There is little choice but I found this on the App Store (Mobile Webcamera for computer) and wondered if anyone had tried it. It involves an iOS app and a Mac app. The iOS app is available here however the Mac app is not delivered by the Mac App Store (similar to Camo I think??) and that makes me very nervous. It means giving access to an app I know nothing about. On the upside it costs 5.49eur for the premium/no-ads vs.

Has anyone had any experience with it?

I know I addressed this previously, but Camo is aimed at people who would otherwise be buying a web camera (much more than $40/yr or as much or more than $80 lifetime price). I love the idea of a product launching with a model that ensure continuous development without arbitrary checkpoints at which they have to drop everything to ship something compelling enough to bring in enough revenue to last another X months or year. It’s a sustainable way to make a product.

They do have a free flavor! It’s definitely not bad at all. And Zoom can’t even take advantage in most cases of 720p much less 1080p or 4K, so unless you need the color/image tools in Pro or absolutely need 1080p, the free version could suffice.

I wouldn’t worry about Mac apps that are delivered directly as long as they are signed and notarized, a requirement starting in Catalina.
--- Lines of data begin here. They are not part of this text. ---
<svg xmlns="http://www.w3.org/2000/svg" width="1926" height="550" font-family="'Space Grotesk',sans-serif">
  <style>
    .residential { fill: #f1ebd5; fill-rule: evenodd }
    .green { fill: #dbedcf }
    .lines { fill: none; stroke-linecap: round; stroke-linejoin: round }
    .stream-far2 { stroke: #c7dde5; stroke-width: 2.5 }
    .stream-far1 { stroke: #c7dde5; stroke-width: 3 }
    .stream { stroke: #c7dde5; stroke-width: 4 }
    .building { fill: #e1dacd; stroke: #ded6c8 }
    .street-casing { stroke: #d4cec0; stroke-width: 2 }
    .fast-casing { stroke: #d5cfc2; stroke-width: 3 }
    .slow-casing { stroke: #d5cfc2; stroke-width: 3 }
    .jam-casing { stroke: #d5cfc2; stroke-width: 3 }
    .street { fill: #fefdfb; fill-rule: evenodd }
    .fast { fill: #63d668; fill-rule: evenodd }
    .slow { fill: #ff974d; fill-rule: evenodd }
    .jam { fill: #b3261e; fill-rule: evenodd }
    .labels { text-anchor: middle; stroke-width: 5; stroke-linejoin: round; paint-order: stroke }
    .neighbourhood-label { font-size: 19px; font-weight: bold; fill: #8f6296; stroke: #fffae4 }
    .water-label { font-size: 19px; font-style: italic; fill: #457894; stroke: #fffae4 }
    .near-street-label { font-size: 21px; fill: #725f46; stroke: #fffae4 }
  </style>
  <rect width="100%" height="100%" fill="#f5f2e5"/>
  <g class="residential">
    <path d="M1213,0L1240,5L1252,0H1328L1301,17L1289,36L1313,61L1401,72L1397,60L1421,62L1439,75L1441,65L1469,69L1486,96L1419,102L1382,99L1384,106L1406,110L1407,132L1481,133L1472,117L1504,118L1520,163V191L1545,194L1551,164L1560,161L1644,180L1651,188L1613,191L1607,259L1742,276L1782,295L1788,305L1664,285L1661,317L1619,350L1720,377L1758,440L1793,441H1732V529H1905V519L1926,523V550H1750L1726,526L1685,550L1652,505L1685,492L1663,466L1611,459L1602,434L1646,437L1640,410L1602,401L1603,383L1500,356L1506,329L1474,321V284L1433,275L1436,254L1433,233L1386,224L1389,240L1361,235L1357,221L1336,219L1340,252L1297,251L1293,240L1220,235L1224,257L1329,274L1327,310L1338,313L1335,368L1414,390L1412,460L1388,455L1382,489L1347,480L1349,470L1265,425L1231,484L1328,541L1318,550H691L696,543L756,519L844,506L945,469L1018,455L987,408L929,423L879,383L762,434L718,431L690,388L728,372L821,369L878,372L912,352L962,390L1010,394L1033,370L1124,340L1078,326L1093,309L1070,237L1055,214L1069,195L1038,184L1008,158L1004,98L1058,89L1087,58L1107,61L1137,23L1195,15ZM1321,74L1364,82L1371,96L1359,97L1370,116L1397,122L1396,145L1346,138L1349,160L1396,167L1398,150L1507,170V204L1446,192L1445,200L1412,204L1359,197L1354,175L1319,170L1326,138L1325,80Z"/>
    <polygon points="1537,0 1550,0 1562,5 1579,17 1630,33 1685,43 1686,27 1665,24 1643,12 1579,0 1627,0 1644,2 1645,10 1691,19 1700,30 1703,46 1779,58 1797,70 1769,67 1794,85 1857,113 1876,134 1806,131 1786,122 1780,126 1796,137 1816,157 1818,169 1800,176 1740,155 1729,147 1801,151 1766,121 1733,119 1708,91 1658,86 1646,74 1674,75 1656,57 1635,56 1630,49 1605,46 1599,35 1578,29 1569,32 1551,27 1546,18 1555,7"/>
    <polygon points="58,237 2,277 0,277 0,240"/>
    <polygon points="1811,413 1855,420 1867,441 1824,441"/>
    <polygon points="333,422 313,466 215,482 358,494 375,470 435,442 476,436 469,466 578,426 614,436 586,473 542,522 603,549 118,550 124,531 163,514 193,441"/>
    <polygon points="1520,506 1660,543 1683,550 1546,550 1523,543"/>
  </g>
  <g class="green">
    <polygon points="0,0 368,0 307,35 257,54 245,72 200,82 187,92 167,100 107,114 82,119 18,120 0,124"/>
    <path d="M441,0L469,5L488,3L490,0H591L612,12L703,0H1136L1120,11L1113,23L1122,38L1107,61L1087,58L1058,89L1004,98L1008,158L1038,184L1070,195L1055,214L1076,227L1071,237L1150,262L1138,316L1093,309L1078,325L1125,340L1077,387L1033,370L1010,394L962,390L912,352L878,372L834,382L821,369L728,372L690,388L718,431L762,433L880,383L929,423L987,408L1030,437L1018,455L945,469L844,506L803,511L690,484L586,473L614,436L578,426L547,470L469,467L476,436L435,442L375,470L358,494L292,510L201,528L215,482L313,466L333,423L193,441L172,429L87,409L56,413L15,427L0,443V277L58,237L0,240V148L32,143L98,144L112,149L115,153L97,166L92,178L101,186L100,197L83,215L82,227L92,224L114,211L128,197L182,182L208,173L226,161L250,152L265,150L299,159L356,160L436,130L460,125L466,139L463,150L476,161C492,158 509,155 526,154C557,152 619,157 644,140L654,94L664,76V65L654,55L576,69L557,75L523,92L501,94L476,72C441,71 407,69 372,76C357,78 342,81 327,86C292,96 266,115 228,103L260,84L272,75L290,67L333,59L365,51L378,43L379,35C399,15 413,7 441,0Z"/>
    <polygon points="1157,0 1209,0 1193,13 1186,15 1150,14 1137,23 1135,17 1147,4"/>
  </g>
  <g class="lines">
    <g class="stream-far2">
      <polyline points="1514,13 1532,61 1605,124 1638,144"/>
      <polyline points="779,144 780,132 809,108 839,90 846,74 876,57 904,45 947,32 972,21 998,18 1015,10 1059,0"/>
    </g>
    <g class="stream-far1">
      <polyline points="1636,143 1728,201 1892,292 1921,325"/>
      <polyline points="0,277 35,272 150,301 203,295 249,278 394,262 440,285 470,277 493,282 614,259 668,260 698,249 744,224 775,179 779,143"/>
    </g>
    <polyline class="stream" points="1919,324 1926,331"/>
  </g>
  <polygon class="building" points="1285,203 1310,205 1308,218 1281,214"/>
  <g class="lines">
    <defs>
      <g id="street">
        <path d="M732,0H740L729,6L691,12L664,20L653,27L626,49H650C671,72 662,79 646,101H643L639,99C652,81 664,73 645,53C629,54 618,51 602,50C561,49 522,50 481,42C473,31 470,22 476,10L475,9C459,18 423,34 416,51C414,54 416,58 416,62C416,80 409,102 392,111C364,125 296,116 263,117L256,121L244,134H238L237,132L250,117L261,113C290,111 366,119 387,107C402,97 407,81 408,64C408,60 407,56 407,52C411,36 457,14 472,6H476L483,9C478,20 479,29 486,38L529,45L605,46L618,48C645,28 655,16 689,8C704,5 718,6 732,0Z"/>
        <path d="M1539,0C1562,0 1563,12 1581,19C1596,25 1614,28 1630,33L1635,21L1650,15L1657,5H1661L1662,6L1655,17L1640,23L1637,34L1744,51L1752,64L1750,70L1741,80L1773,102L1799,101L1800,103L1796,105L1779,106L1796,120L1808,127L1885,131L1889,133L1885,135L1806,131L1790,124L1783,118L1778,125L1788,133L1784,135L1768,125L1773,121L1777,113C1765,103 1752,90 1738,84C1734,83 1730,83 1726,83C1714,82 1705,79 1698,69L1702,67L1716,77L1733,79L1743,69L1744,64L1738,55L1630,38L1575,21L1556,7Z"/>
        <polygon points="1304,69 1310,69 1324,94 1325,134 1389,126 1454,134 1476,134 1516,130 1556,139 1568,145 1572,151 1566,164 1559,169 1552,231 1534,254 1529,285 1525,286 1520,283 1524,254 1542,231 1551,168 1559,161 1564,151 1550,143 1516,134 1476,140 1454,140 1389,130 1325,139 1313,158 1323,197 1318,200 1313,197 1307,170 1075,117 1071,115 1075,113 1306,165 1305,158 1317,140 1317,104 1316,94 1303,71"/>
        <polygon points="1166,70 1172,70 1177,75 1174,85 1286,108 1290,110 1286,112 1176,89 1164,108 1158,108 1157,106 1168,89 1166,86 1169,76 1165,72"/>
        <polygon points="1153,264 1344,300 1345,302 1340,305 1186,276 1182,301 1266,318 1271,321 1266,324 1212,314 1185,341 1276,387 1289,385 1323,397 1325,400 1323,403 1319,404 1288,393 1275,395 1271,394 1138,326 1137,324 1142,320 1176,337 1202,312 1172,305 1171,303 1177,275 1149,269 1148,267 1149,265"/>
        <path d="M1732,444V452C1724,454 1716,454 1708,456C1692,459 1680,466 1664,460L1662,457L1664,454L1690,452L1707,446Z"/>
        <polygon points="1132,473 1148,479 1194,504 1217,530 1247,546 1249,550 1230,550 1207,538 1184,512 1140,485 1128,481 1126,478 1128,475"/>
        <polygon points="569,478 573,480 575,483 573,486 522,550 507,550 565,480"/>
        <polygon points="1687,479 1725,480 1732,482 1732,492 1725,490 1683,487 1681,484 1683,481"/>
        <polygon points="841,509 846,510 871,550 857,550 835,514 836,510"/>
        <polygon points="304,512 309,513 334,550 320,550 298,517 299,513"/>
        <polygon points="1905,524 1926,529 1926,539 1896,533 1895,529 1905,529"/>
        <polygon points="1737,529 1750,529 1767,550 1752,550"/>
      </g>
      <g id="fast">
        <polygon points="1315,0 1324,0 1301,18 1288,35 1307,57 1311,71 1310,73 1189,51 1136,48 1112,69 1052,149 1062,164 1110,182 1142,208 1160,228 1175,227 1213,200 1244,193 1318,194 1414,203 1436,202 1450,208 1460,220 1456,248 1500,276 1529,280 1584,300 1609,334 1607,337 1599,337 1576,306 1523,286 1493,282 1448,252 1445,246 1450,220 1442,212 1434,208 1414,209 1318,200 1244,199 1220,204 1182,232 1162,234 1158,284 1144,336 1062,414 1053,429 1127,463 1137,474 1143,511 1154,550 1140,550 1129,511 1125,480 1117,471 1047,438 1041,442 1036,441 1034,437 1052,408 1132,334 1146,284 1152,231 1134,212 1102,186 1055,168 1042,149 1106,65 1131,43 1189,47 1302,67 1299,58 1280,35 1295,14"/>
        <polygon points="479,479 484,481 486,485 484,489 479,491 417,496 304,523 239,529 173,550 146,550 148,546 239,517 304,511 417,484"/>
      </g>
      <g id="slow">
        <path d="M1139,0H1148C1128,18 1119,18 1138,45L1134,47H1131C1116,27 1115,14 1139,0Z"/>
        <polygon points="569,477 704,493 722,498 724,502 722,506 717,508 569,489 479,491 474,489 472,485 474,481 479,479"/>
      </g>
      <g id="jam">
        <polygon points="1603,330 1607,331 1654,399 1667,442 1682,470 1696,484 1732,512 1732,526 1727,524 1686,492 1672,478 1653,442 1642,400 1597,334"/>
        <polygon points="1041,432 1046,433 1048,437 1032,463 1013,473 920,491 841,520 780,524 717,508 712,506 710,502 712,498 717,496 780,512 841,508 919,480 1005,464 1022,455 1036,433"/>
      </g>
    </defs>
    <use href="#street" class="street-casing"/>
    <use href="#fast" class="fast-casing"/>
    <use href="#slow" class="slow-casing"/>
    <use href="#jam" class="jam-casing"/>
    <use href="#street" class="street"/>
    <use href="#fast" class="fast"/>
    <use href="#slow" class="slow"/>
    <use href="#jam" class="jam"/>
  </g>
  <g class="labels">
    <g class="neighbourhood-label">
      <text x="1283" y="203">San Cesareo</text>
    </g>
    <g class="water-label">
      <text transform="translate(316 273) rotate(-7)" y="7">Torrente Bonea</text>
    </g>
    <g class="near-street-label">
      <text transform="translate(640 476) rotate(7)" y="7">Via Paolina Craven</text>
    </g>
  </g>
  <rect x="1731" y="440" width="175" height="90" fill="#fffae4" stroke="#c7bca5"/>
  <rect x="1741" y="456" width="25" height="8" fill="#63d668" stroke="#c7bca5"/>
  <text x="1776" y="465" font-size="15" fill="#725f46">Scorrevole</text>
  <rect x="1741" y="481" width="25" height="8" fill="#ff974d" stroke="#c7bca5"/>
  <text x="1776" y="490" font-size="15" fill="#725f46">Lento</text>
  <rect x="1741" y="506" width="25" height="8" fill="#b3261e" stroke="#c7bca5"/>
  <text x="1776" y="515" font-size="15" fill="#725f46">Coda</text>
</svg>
If macOS tells you the app can’t run because it’s not signed or notarized, that’s an issue for me, and I need to know a lot more about the developer.

2 Likes

The $80 is going to give you a way better camera than anything else you’re going to get for anything less than several hundred dollars.

Of course, you’re tying up your iPhone when you’re on calls, but, well, nothing’s perfect.

I really love Camo’s “Portrait Mode”. It gives great results. Much better than Zoom’s attempt, for sure.